Simple Steps to Solve Common Financial Issues
Discussions about money can feel taboo, so it’s easy to feel alone when you have financial issues and hard to know who to ask for advice. Besides confiding in a trusted representative at your credit union or bank, below are some ideas that may help you recover from common money mistakes and reduce your anxiety so you can start saving again.
Checking account is overdrawn
Accidentally overdrawing your checking account results in overdraft fees. One overdraft fee can hurt, but if you’ve overdrawn multiple times—receiving multiple fees—the expense can add up. To avoid overdrafts, you have a few options:
One is to set up savings overdraft protection. By connecting your savings and checking accounts, money will transfer from your savings account to your checking account to make sure you don’t overdraw funds.
Another option is to apply for an overdraft line of credit.

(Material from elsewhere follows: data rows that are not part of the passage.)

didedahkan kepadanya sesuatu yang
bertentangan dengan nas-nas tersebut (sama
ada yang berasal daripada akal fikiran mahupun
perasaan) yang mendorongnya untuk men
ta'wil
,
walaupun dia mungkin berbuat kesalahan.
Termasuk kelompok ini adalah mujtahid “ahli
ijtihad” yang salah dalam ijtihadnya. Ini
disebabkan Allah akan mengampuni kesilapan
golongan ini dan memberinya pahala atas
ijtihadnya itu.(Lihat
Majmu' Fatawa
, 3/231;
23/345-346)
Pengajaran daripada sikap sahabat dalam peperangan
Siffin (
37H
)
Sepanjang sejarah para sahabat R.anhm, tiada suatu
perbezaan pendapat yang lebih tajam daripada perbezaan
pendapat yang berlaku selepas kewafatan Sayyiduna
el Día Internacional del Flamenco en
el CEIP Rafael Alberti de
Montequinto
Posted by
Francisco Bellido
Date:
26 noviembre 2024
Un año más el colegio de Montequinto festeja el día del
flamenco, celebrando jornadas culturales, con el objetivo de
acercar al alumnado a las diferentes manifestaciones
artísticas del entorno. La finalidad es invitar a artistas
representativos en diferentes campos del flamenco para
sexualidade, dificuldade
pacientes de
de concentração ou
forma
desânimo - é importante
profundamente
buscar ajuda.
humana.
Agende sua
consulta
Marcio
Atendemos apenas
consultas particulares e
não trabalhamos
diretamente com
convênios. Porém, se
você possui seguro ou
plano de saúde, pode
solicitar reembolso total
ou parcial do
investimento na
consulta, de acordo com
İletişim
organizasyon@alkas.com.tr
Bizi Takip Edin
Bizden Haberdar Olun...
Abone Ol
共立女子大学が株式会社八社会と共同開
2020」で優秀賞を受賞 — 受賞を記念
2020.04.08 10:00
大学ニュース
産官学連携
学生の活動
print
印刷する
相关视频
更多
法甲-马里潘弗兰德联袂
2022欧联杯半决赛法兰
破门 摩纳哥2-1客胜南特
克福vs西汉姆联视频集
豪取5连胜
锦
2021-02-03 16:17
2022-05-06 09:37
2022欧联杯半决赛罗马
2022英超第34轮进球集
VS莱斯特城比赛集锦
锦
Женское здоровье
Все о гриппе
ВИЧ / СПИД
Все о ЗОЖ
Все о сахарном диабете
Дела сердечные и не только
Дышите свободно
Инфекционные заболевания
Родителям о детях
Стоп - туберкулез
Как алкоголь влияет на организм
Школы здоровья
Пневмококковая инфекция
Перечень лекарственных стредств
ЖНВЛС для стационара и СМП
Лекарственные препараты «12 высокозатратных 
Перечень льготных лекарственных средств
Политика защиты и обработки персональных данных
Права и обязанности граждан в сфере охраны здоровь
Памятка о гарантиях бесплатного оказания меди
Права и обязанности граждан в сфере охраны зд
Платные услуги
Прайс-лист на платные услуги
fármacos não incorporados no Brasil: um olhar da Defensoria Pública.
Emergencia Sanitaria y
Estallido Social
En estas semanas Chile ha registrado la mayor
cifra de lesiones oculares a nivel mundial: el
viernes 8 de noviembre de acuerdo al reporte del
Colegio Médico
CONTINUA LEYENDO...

Instead of using your savings account, this line of credit would be used to cover any overdrafts. Once the overdraft line of credit is used, you will receive a bill for the amount due. Even with interest charged by the line of credit, you will save money by avoiding an expensive overdraft fee. Overdraft fees on accounts average around $30 per item at many financial institutions.
Used an atm that charged a fee
Your financial institution’s ATMs belong to a network, and you will be charged a fee when you use machines outside of their network. To avoid fees, use the ATM locator on your financial institution’s website or app downloaded on your phone to find the in-network ATMs closest to you. You’ll find there are ATMs available nationwide, and not just in your local area, that you can use without being charged fees.
Forgot to pay a bill
As happens when you overdraw your checking account, you will earn a fee if you forget to pay a bill. Depending on the type of bill, if it is over 30 days late, the vendor may report the late payment to the credit bureaus. The best thing to do when you forget to pay a bill is contact the company and explain what happened. If it’s a one-time occurrence and you have never missed a payment in the past, they may be willing to waive a portion or all of the late fee. Just keep in mind that late fee forgiveness will not be granted every month. To prevent late payments, consider setting up automatic payments from your checking account, or recurring payments in Bill Pay within your financial institution’s online banking platform. There are also money management apps available that you can download onto your phone, allowing you to keep track of due dates.
Store credit cards are costing a fortune
The immediate benefit of opening a store card is getting a discount on your purchase. Store cards, however, can end up costing you more than the discount you receive if you don’t pay them in full each month. Interest rates on store cards can be around 20% and if you pay only the minimum, the interest owed is expensive. If you do open a store card, pay it in full each month to avoid paying interest. For your existing cards, pay more than the minimum due to reduce your overall interest cost and pay them down as quickly as possible. To avoid the temptation to use the card again once it is paid off, consider closing it and paying for future purchases in cash. Closing a card you’ve had for a long time will affect your credit rating, so if there are no annual fees, you may consider keeping the account open but not using it (or cutting it up).